**Task objective**
Report back every line below that carries the word "ngoại".

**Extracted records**
_ _ _ _
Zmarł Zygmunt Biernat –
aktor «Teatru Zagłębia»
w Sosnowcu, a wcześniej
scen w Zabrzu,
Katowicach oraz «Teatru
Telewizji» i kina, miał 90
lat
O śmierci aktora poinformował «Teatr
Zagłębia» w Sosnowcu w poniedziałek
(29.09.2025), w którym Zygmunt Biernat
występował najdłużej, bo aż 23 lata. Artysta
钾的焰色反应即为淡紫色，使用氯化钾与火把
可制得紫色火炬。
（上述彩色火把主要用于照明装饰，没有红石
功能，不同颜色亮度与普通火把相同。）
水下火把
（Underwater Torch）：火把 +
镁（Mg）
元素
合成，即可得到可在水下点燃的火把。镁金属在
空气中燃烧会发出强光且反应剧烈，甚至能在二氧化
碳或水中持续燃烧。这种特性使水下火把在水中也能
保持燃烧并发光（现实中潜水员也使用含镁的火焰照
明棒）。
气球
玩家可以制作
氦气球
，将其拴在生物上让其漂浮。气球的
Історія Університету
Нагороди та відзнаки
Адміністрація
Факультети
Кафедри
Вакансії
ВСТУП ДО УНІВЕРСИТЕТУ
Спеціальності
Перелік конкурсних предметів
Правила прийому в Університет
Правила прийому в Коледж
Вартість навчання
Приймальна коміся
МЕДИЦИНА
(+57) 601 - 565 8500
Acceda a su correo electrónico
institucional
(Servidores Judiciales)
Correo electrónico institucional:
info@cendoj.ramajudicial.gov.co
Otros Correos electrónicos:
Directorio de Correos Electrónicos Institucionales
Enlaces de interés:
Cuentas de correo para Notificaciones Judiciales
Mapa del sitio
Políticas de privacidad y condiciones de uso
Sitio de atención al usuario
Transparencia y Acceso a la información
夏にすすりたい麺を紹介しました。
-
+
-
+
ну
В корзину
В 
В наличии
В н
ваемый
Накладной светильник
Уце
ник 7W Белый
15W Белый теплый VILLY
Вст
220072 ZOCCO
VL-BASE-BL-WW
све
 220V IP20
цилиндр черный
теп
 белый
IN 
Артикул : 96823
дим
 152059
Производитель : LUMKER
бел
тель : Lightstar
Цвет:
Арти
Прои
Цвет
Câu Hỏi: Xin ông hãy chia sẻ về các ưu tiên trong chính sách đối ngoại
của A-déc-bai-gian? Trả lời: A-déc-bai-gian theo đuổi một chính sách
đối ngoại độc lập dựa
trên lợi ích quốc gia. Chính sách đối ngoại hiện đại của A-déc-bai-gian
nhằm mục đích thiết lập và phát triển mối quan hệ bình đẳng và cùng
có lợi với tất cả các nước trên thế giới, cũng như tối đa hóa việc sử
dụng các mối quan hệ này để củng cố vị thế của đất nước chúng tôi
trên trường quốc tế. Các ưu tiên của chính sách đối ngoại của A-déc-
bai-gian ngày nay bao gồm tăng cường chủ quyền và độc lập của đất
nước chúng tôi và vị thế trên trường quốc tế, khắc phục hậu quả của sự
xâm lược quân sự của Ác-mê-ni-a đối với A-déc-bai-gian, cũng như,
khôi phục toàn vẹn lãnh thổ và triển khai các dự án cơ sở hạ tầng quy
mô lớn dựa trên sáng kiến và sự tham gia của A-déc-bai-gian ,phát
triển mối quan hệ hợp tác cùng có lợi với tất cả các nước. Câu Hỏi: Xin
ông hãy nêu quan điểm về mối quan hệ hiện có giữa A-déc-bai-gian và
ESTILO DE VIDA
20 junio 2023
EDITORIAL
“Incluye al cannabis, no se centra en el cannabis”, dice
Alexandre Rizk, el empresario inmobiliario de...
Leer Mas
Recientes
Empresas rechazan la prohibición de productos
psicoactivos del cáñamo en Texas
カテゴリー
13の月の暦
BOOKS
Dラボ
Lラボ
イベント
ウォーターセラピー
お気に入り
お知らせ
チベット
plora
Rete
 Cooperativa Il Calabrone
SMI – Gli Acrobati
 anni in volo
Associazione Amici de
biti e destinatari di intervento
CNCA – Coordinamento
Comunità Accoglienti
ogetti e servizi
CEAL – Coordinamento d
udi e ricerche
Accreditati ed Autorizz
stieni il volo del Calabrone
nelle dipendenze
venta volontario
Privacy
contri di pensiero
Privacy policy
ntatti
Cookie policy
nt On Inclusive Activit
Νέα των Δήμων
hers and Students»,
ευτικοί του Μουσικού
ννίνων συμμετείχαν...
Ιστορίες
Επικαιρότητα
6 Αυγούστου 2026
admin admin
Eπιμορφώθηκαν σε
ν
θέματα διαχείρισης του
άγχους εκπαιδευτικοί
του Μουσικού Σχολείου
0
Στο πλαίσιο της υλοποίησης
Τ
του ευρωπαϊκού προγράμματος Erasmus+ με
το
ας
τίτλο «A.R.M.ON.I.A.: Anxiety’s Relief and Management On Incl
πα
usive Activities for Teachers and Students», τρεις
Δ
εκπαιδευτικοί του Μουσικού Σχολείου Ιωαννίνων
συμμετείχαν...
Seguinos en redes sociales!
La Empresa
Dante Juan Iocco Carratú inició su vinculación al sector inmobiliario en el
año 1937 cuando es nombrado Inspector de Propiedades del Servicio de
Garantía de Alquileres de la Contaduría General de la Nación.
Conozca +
_ _ _ _
**Solution to the exercise**
Câu Hỏi: Xin ông hãy chia sẻ về các ưu tiên trong chính sách đối ngoại
đối ngoại độc lập dựa
trên lợi ích quốc gia. Chính sách đối ngoại hiện đại của A-déc-bai-gian
trên trường quốc tế. Các ưu tiên của chính sách đối ngoại của A-déc-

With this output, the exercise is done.